*** THE INPUT Section Begins ***
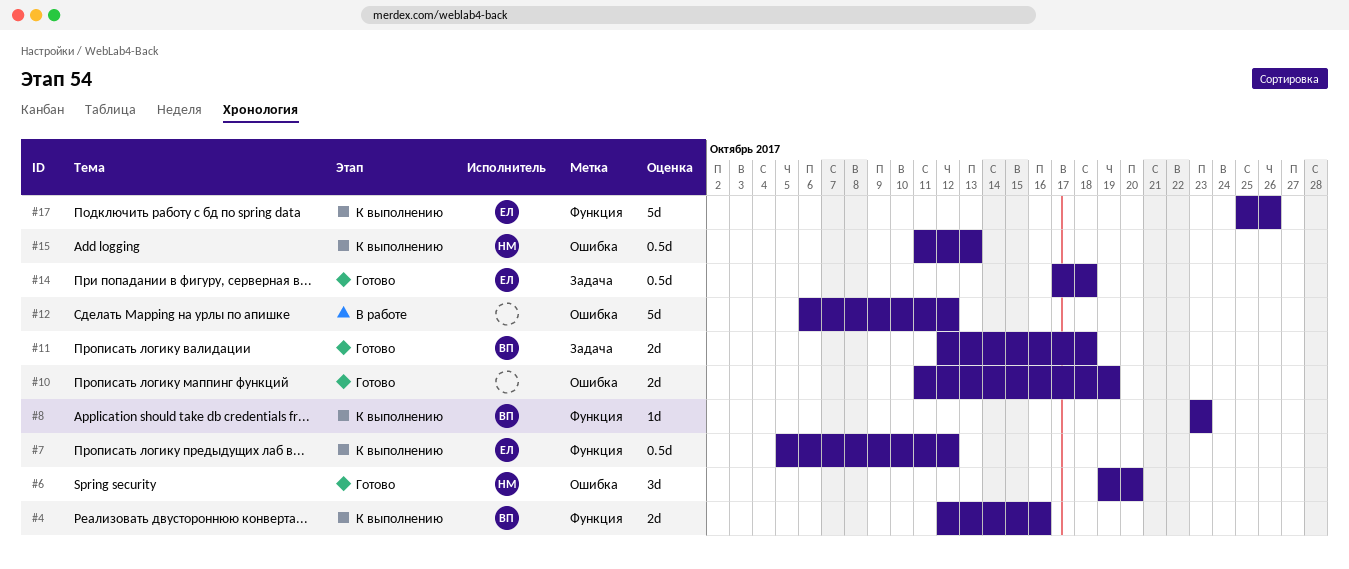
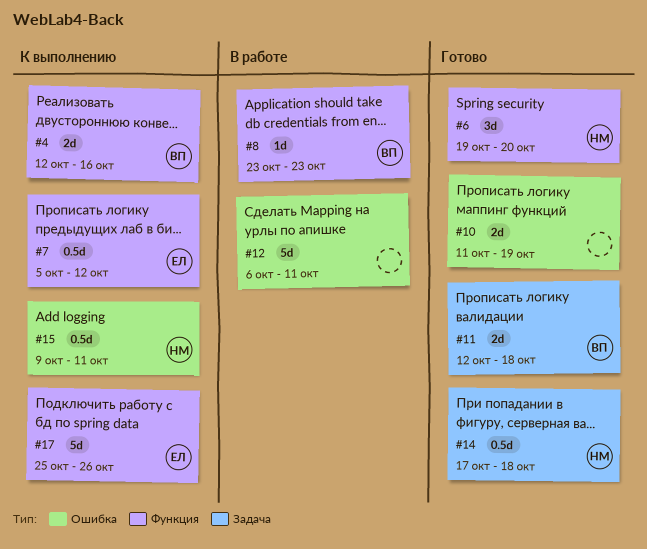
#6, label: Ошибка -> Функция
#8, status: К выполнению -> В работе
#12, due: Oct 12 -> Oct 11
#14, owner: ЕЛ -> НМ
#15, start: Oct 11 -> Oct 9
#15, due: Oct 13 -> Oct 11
*** THE INPUT Section Ends ***
**INSTRUCTION:** Transcribe each entry above character for character, omitting pictures.

**OUTPUT FOR THIS TASK:**
#6, label: Ошибка -> Функция
#8, status: К выполнению -> В работе
#12, due: Oct 12 -> Oct 11
#14, owner: ЕЛ -> НМ
#15, start: Oct 11 -> Oct 9
#15, due: Oct 13 -> Oct 11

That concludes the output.